- _Your objective_: Among the records that follow, set down only the lines from the one containing "[3] Simha, N., et" to the one containing "[5] ASTM, E., Standard", both included, exactly.

:: Data extracts

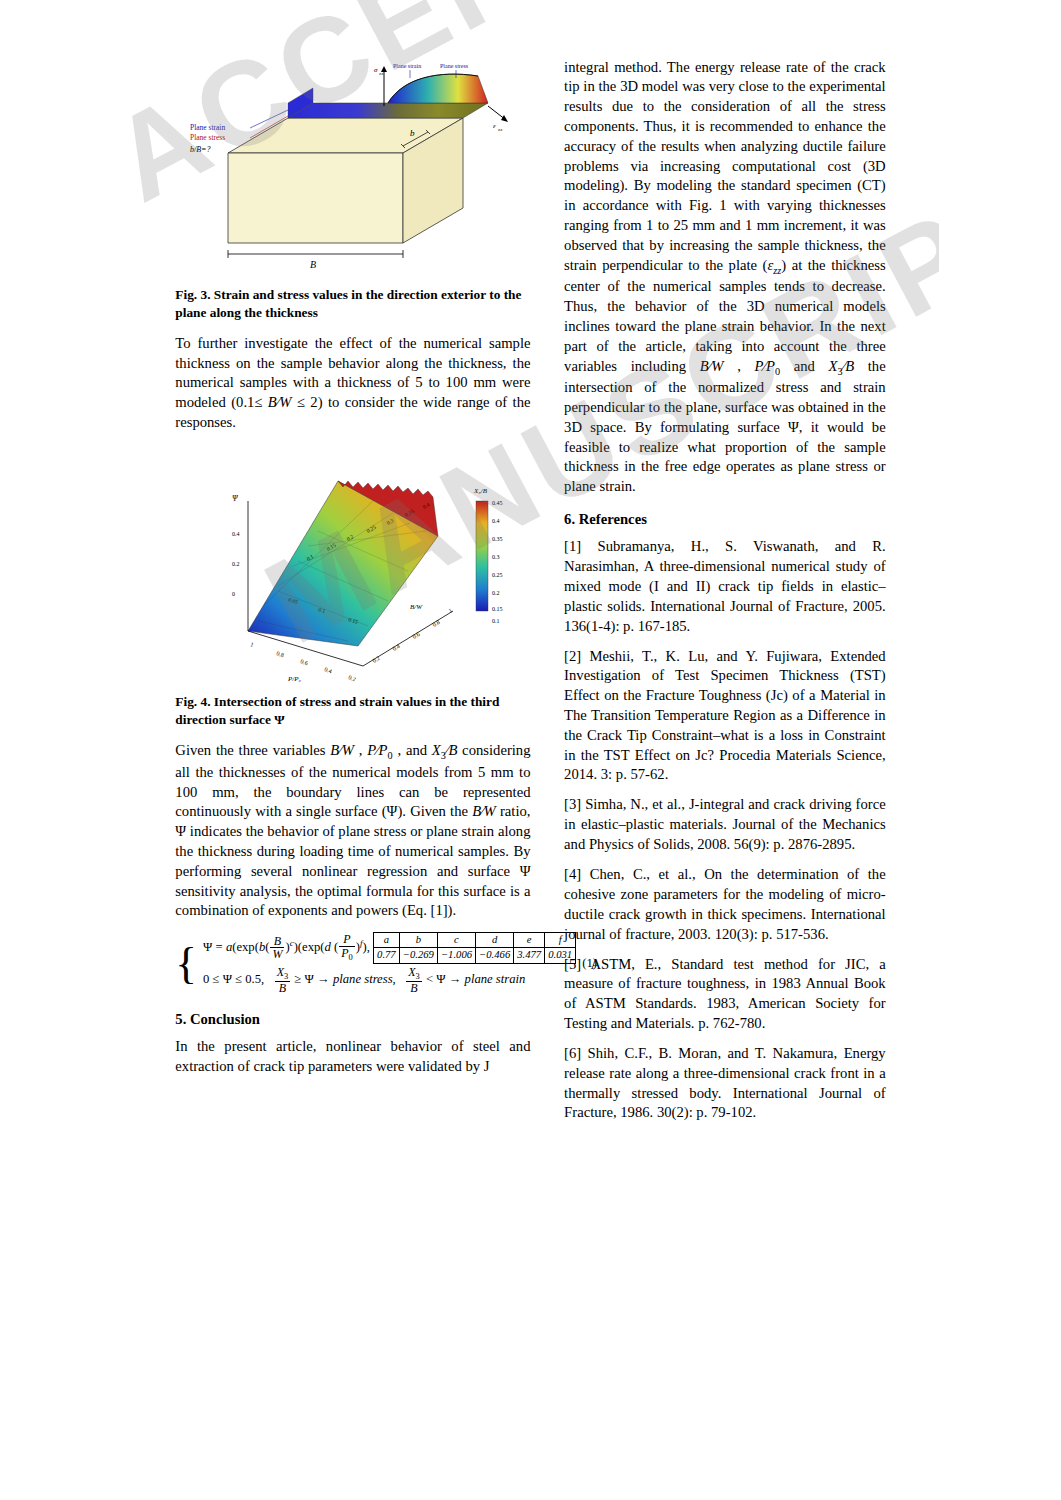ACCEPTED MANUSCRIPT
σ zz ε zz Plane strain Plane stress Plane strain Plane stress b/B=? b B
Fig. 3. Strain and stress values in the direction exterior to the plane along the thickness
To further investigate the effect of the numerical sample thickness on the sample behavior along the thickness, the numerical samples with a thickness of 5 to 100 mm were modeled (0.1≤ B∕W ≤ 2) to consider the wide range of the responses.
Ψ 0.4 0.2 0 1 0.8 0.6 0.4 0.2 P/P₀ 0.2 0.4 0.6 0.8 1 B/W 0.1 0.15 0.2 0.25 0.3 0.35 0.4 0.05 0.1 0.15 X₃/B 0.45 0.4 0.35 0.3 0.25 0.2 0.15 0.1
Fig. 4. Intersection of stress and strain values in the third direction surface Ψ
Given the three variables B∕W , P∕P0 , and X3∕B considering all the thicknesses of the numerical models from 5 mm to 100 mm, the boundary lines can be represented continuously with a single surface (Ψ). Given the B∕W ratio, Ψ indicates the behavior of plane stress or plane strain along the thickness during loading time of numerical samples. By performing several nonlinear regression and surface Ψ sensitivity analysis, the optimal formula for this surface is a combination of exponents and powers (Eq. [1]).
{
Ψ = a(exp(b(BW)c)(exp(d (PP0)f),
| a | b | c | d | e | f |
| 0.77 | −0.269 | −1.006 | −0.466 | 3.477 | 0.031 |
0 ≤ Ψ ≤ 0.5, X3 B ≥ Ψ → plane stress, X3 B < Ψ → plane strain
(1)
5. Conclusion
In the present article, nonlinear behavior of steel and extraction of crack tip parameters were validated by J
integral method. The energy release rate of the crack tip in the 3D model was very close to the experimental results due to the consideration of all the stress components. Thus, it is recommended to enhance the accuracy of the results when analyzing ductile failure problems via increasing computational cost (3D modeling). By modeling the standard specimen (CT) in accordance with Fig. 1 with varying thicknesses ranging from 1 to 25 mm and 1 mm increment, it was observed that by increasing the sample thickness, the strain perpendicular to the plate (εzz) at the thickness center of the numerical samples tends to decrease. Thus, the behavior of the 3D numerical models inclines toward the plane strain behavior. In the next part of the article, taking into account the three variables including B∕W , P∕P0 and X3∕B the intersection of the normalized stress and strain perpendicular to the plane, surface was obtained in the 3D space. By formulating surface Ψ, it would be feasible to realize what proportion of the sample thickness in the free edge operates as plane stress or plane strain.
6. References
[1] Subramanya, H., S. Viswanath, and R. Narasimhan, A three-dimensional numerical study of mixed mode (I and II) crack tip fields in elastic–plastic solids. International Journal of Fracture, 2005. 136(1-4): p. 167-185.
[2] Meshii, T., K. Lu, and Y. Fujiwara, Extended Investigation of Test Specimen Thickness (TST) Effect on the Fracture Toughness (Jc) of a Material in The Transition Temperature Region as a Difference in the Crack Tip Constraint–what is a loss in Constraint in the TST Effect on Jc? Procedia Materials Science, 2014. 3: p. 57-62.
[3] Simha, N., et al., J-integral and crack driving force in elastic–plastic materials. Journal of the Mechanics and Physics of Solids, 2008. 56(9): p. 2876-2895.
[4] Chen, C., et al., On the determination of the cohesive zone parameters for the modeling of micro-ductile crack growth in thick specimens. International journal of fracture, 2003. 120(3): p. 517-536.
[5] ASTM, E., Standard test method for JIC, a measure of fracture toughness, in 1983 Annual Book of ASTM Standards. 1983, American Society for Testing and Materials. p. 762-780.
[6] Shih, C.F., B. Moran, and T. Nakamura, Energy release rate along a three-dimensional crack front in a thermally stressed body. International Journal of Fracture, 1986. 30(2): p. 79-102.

::::
:: Data extracts

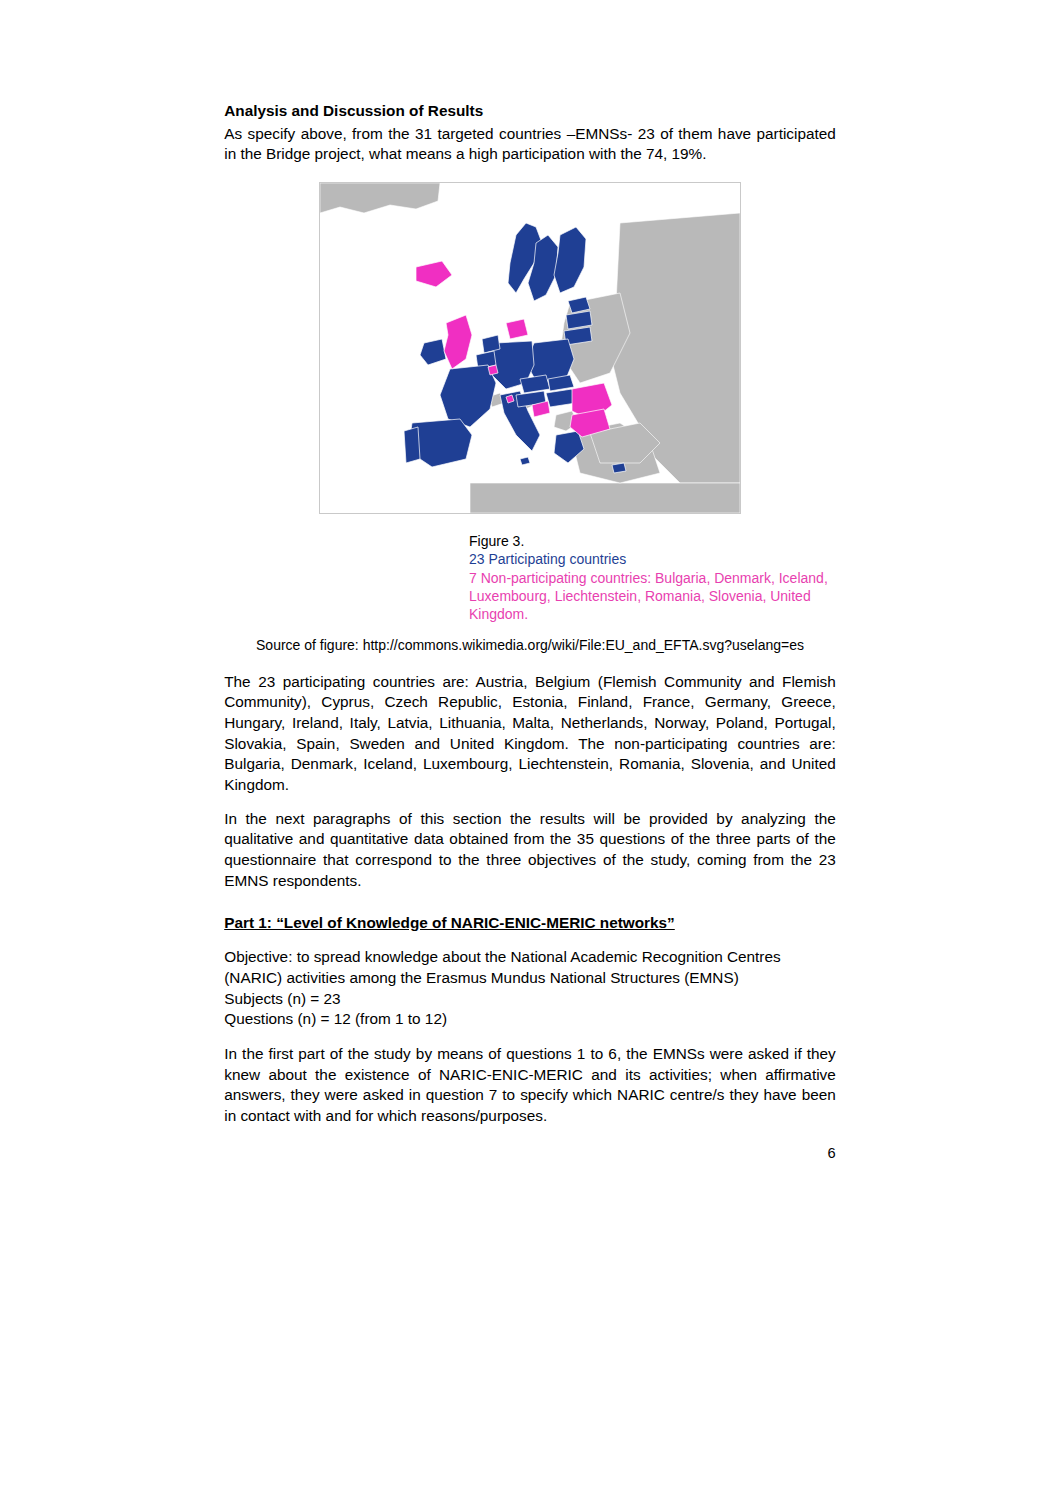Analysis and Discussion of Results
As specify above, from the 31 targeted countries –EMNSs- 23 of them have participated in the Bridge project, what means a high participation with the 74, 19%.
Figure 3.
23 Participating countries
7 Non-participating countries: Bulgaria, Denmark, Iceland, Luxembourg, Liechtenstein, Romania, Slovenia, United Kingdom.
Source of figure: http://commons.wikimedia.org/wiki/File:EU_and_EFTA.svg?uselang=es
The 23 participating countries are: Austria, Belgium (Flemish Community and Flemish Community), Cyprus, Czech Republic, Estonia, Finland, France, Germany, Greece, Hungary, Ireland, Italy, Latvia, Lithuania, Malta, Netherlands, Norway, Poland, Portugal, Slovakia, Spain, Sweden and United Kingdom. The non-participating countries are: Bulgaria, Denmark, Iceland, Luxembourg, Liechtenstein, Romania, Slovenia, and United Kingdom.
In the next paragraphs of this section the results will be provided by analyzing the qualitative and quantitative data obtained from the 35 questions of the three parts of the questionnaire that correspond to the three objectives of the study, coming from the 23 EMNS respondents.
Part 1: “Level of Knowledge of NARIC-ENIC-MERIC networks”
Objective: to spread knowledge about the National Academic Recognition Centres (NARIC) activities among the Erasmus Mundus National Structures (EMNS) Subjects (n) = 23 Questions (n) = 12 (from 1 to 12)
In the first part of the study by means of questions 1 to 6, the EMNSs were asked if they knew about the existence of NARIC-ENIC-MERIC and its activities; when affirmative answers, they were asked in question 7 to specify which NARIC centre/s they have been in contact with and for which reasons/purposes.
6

::::

- _The answer_:
[3] Simha, N., et al., J-integral and crack driving force in elastic–plastic materials. Journal of the Mechanics and Physics of Solids, 2008. 56(9): p. 2876-2895.
[4] Chen, C., et al., On the determination of the cohesive zone parameters for the modeling of micro-ductile crack growth in thick specimens. International journal of fracture, 2003. 120(3): p. 517-536.
[5] ASTM, E., Standard test method for JIC, a measure of fracture toughness, in 1983 Annual Book of ASTM Standards. 1983, American Society for Testing and Materials. p. 762-780.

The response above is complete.